Our brains are geared for survival. Mental energy is preserved as much as possible, meaning we prefer to do familiar things (most of us do the same thing every day, even at the same time) and prefer to hear & read things that ‘fit’ us as this is the least strenuous. The same energy saving mechanism is applied by the brain when it comes to others, we (unconsciously) veer towards people who are like us, be it in age, background, culture, language and/or gender.
Thomas Erikson, in his book ‘Surrounded by Idiots’ says that “communication always happens on the listener’s terms”. Everything you say to your listener will first be filtered by them and only after all this filtering is done, they will get the rest of what you meant to say, but the way your message is received may be not quite what you meant to convey as so much is lost in your listener’s filters. This makes it very difficult to get across a message to someone very different from you. Flipping this around, if the listener is very much like you, much less filtering is needed, and more mental energy is available to receive your message in its more original form without ‘noise’.

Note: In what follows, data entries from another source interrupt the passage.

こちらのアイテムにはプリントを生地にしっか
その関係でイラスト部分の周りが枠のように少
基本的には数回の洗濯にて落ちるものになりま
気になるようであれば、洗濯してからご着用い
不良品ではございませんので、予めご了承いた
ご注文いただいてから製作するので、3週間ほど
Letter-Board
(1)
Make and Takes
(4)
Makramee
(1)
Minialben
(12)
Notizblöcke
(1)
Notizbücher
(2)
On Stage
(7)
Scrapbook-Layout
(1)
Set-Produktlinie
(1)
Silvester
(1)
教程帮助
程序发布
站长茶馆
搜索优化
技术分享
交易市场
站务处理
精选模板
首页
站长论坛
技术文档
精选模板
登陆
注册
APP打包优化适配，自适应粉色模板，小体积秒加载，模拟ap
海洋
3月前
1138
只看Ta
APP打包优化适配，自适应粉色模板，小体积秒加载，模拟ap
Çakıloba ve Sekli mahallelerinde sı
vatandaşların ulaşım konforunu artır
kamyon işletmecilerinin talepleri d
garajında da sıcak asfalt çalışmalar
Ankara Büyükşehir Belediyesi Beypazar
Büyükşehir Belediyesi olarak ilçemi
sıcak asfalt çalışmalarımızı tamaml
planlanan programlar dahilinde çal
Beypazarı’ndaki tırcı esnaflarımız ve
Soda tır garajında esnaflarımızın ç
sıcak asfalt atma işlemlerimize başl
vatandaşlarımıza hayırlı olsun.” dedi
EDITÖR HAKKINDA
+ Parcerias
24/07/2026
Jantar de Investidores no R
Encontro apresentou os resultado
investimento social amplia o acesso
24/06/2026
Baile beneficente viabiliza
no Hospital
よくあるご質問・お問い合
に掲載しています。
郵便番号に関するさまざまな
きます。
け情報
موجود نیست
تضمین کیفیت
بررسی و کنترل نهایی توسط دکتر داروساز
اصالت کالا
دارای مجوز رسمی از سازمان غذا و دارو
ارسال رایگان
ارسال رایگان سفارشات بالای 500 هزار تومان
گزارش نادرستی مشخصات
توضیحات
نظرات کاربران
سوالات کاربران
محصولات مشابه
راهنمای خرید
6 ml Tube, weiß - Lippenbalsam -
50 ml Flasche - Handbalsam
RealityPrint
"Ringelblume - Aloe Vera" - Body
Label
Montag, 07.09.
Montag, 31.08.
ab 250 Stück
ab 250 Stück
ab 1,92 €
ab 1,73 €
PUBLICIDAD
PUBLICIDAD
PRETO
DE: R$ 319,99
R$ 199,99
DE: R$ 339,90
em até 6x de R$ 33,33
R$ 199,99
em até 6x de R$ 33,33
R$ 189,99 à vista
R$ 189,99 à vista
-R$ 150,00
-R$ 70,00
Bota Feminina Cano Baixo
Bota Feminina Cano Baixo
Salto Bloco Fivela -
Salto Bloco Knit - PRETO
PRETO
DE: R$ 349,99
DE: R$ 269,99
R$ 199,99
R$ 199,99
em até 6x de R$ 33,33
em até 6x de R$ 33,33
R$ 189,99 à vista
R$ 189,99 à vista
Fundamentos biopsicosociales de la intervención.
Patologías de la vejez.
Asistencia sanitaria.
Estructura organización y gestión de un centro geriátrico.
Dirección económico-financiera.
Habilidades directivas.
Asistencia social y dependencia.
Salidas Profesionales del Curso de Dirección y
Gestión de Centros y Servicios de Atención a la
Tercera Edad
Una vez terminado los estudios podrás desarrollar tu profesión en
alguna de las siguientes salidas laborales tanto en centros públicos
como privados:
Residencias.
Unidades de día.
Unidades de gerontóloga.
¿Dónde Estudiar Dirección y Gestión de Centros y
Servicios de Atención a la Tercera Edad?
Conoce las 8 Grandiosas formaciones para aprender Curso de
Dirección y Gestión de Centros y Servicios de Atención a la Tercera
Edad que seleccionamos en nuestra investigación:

So, if ‘noise’ tends to push out the unfamiliar, how does this affect how we read and consume news and listen to others? With news & information (a social media addiction for many of us) we do – consciously or unconsciously - apply a multiple of biases. The most well-known of which is our confirmation bias, meaning we seek the information (and the people with it) confirming what we already believe and what further strengthens that belief. This makes us cherry-pick news and skip over topics that, even if newsworthy, do not fit our own interest or narrative.